Kerry A. Rogers, MD
A brief course of treatment with obinutuzumab (Gazyva) and ibrutinib (Imbruvica) prior to venetoclax (Venclexta) significantly reduced tumor burden and the risk for tumor lysis syndrome (TLS) in patients with chronic lymphocytic leukemia (CLL), according to results presented at the 2018 ASCO Annual Meeting.
In an analysis from a phase Ib/II study, patients were assigned to escalating doses of obinutuzumab first, then ibrutinib, and finally venetoclax. All patients (N = 61) who completed 3 cycles of therapy were included in these results. Twenty-five patients were treatment-naïve and 36 had relapsed/refractory disease.
Investigators separated patients into low- (n = 8), intermediate- (n = 33), and high-risk (n = 20) groups by absolute lymphocyte count (ALC) and recorded lymph node sum of the product of longest diameters. They then assessed the change in TLS risk from cycle 1 to cycle 3.
ALC declined from cycle 1 to cycle 3 (P
<.001). The median change was -56.5 k/µL (range, -430.8 k/µL to 3.9 k/µL). Thirteen (65%) patients went from high- to intermediate-risk for TLS and 24 (73%) went from intermediate- to low-risk. At the start of venetoclax treatment, 32 (52%) patients were considered low risk.
In an interview with OncLive
, lead author Kerry Rogers, MD, assistant professor at The Ohio State University Comprehensive Cancer Center, discussed the feasibility of this regimen and what research still needs to be done with these agents in this patient population.
OncLive: What was the rationale for this study?
: This was an unplanned analysis in a prospective clinical trial. The trial was started a few years ago. The goal was to study 3 of the most effective drugs we had in CLL at the time, and they are still 3 of the most effective drugs that we have. They are all chemotherapy-free agents and have complementary mechanisms and nonoverlapping toxicity.
When the study was designed, the agents were started sequentially, 1 for each cycle in month-long cycles. Venetoclax has this risk of TLS that increases when disease burden is high. It’s a rational order to start these agents in a study that was designed to study the administration of all 3 in a time-related fashion.
Once we got the patients on treatment, after the 2-month period, where you’re starting the agents, we decided to look at how quickly disease reduced. A major limitation of expanding the use of venetoclax to nonacademic centers or smaller hospitals is this risk of TLS.

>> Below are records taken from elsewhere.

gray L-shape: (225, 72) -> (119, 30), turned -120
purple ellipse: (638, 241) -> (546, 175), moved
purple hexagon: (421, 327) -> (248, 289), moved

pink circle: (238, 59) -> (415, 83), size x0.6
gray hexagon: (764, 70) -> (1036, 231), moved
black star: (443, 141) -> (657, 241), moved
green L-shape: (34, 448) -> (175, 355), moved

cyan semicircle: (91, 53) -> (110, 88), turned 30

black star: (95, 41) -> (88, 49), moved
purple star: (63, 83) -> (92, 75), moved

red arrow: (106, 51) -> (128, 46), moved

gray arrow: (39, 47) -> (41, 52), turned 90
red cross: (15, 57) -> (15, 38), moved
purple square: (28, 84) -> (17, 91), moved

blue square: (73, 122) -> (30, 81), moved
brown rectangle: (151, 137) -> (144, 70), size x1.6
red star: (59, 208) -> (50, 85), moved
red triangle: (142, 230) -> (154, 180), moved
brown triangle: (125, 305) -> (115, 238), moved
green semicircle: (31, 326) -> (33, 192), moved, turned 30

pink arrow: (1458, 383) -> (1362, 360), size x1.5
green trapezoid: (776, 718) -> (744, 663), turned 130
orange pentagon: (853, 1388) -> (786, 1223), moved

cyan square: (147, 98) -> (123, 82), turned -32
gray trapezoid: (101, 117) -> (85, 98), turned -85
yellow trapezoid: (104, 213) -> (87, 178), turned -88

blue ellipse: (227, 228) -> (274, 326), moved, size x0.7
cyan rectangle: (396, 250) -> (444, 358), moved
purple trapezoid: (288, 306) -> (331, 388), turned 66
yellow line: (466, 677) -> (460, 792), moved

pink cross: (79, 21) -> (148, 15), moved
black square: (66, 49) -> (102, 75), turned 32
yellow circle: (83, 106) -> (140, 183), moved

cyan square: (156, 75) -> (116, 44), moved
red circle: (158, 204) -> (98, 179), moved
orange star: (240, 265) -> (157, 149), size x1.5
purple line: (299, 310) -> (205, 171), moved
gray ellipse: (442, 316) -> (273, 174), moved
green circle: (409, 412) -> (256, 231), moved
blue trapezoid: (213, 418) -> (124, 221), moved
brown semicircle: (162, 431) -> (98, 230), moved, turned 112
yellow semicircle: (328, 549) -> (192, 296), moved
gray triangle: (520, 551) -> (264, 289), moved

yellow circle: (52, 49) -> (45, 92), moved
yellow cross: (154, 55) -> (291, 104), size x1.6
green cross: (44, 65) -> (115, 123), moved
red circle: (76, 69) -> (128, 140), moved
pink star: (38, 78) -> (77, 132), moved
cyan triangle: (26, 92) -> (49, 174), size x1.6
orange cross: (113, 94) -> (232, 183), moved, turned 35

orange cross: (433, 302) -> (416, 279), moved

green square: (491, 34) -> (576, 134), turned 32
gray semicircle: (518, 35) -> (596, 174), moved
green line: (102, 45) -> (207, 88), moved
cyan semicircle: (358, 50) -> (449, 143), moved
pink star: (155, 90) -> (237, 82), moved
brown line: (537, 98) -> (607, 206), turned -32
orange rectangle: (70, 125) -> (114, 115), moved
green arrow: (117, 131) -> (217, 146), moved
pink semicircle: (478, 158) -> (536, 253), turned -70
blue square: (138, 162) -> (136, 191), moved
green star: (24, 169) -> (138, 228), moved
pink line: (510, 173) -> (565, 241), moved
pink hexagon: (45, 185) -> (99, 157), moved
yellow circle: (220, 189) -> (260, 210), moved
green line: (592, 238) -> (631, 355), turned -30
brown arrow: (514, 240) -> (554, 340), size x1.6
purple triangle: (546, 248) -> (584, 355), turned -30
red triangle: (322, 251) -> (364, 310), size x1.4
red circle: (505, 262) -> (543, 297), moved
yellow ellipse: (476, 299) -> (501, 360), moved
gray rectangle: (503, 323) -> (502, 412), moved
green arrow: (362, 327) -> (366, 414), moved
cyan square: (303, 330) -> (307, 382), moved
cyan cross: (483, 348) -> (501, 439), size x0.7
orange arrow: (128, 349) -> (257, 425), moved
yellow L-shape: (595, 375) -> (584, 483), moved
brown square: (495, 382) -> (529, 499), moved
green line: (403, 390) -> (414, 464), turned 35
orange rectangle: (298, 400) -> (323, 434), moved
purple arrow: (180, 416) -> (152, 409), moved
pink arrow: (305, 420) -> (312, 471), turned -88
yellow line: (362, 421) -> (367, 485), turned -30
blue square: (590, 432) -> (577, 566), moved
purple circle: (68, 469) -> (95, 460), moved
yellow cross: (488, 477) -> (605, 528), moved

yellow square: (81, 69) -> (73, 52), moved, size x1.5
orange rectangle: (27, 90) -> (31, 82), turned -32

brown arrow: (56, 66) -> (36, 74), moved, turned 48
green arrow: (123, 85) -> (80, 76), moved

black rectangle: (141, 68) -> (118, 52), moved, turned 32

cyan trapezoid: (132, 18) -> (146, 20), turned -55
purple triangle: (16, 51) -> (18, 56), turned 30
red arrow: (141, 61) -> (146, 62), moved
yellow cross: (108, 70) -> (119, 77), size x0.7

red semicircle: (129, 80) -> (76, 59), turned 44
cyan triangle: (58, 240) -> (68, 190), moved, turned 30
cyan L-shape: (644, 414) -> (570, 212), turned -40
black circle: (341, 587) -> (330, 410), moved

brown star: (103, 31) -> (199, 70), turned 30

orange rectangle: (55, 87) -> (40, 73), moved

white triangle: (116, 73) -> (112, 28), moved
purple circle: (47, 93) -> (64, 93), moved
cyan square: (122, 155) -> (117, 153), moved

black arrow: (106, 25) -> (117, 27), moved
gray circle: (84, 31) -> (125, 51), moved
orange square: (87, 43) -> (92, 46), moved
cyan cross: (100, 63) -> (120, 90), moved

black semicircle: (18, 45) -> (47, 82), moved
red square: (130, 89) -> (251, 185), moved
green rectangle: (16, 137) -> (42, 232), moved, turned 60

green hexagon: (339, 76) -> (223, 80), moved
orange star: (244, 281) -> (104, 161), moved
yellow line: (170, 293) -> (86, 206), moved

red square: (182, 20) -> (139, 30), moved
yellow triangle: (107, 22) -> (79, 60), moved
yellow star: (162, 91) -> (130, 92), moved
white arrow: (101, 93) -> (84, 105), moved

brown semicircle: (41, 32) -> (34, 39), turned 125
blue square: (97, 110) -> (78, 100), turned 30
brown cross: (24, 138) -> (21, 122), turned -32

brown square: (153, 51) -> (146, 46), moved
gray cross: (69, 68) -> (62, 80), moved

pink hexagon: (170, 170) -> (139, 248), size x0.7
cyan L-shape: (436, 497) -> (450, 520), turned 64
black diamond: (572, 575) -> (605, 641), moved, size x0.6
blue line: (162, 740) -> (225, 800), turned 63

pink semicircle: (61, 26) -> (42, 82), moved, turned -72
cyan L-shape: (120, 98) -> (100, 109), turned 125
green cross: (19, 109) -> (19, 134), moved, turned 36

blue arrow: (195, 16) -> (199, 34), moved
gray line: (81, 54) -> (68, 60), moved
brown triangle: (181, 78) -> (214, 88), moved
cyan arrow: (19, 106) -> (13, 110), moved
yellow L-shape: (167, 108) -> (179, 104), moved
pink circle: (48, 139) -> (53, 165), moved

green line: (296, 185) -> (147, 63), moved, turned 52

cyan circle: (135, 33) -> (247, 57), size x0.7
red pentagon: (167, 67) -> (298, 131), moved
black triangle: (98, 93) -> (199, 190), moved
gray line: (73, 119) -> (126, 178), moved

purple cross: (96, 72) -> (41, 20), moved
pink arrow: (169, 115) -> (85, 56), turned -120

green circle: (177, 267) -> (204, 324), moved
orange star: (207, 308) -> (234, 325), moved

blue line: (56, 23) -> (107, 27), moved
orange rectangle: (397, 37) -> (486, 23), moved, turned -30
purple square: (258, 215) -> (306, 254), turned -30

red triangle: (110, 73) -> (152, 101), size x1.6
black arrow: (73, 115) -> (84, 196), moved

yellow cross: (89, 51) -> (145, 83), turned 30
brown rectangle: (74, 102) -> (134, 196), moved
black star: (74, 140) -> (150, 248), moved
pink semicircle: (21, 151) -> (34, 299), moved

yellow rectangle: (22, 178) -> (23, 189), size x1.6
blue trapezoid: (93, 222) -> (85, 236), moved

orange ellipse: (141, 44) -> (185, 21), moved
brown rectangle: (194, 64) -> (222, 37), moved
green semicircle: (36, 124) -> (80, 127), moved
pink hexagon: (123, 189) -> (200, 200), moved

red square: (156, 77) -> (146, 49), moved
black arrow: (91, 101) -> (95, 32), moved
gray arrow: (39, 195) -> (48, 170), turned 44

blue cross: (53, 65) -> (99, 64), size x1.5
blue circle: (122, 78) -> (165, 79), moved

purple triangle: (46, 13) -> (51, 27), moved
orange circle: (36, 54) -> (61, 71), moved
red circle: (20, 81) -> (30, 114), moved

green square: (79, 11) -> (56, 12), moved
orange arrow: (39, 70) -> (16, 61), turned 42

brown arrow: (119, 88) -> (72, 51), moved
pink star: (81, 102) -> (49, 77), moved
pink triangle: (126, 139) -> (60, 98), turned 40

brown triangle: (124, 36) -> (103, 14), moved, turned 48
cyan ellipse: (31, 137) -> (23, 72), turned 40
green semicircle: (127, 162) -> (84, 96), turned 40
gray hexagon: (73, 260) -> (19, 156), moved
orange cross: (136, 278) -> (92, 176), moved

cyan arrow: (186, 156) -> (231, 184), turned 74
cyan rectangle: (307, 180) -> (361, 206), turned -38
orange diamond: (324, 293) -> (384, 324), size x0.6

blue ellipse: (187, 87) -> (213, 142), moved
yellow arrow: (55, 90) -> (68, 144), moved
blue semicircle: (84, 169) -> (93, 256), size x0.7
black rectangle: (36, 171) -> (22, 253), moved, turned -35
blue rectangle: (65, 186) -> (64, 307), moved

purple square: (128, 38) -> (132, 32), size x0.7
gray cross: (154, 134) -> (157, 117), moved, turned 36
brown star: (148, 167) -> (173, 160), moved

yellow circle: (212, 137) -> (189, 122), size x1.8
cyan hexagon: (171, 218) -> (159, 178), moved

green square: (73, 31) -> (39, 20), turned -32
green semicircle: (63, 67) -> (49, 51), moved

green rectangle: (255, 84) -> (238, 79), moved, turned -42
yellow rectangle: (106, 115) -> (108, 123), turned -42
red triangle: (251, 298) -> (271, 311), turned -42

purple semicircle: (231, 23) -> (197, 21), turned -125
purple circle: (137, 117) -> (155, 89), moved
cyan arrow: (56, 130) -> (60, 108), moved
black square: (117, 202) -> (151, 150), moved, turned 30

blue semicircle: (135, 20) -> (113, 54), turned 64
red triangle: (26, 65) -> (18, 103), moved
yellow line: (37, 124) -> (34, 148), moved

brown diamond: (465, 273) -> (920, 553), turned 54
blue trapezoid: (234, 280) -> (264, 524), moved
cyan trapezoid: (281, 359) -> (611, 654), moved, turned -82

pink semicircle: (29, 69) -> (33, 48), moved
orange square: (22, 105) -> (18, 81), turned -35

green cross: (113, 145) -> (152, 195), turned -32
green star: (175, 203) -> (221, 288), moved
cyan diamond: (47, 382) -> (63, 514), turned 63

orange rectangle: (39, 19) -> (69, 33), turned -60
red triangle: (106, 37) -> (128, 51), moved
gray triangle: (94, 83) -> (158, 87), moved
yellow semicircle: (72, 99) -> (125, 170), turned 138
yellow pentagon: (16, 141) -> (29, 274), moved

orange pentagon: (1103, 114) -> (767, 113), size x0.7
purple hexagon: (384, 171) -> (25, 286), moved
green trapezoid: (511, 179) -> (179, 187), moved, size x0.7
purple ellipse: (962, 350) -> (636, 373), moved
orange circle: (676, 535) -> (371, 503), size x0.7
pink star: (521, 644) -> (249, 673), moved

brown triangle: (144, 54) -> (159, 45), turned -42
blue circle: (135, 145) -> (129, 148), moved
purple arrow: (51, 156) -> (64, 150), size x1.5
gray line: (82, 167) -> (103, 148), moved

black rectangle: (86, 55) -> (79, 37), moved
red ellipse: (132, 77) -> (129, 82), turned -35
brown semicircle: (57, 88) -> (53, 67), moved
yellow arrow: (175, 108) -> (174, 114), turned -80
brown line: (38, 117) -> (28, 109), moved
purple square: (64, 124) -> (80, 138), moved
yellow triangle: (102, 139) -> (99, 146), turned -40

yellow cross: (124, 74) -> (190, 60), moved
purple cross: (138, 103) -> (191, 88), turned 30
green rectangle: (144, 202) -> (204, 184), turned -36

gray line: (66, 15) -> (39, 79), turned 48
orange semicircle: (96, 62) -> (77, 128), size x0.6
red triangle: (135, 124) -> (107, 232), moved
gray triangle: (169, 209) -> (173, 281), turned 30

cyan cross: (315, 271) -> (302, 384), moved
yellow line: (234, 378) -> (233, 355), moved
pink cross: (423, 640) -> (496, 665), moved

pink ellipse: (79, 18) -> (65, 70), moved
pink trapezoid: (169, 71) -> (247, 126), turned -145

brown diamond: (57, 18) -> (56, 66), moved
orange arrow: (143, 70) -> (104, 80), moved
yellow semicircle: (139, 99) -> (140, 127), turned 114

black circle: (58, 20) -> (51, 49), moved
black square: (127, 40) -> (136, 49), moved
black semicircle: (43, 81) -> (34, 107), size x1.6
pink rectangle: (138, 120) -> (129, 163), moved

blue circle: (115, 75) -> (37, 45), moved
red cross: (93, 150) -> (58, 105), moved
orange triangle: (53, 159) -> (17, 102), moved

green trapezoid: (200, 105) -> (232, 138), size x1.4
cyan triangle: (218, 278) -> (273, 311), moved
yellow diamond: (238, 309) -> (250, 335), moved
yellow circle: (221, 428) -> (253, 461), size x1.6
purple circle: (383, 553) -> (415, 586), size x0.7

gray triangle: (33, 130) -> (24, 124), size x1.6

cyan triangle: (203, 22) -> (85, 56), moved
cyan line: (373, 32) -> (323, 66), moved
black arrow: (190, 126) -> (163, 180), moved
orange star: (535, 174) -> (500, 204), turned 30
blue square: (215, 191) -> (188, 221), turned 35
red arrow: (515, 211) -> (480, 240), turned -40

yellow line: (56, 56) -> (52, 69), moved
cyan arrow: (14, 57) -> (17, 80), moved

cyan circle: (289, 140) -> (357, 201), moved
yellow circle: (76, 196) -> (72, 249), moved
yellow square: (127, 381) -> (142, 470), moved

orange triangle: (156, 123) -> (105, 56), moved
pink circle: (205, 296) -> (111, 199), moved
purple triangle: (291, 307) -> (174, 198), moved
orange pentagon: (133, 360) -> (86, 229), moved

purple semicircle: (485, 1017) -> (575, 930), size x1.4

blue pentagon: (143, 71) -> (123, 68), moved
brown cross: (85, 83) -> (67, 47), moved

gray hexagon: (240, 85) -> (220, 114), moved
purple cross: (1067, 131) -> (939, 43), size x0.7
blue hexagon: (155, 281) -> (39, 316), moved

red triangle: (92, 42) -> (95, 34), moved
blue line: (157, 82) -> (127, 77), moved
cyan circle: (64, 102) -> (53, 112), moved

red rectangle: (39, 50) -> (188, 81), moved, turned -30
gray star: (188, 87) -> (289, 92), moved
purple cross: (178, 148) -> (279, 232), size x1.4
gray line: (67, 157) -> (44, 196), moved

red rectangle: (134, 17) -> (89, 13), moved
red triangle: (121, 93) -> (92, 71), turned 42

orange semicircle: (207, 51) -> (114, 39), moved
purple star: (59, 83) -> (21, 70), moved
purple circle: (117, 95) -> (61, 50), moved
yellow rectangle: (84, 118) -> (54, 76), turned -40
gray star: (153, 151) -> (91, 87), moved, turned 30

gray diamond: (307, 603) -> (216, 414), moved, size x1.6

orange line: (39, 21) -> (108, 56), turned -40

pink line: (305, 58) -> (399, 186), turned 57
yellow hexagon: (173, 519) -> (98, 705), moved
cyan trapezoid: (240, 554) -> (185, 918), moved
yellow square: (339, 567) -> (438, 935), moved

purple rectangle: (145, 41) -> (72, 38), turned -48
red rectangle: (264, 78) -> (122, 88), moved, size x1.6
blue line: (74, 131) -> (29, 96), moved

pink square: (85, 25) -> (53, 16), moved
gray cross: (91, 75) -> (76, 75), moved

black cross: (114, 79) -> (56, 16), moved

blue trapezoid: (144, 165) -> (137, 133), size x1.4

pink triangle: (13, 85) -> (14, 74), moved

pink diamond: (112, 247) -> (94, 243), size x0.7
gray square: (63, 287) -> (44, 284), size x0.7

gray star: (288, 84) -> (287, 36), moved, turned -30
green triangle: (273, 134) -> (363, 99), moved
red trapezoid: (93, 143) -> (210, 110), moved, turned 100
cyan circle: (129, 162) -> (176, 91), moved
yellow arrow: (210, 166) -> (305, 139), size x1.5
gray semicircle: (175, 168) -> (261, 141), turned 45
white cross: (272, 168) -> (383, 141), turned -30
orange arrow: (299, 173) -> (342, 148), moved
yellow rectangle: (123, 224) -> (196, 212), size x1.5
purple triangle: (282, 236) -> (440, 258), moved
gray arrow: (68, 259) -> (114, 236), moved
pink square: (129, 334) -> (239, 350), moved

We’re very well equipped to deal with it at our institution—the prescribing information is very clear on how to assess this risk and mitigate it, so it’s not common to see TLS in practice—but I see patients who are unable to get [venetoclax] closer to home because of this risk for TLS. Not all hospitals are equipped to deal with it. Since we designed this study to decrease disease burden maximally before starting venetoclax—and it’s been very well defined in venetoclax what thresholds of disease burden puts people in the low-, intermediate-, or high-risk categories—we thought this was a great opportunity to discuss how well this strategy worked, and how many people we could bring down from a high- to intermediate-risk and from an intermediate- to low- category.
What is the take-home message from your findings?
This is more of a lead-in or sequencing of agents to start to question our clinical trial, but what we’re looking at is how quickly disease reduces. It’s not a surprise that this [regimen] reduces CLL burden. These are FDA-approved agents, but how quickly can that happen? Everyone who is planning large studies in CLL likes to argue the long-term strategy, but what we can immediately learn from this is that this is a very effective, short-term strategy for reducing the amount of CLL.
Just 1 month of obinutuzumab, which was dosed as per the US prescribing [information] so it was more dose-dense over the first month of treatment, reduces the lymphocyte count dramatically. There was no one with an ALC over the threshold of 25, which puts patients in the medium-risk group.
When ibrutinib is started, generally you see a treatment-related lymphocytosis; the lymphocyte count goes up. We saw a statistically significant increase in lymphocyte count, but it was nowhere near the levels we saw prior to receiving obinutuzumab.
What someone in general practice can take away from this right away is, if it is important to put a patient in a lower-risk category, to reduce tumor burden prior to starting venetoclax is a plan. This is especially true in a practice environment where it might be less preferable to treat a high-risk patient, or the patient is unwilling or unable to be hospitalized.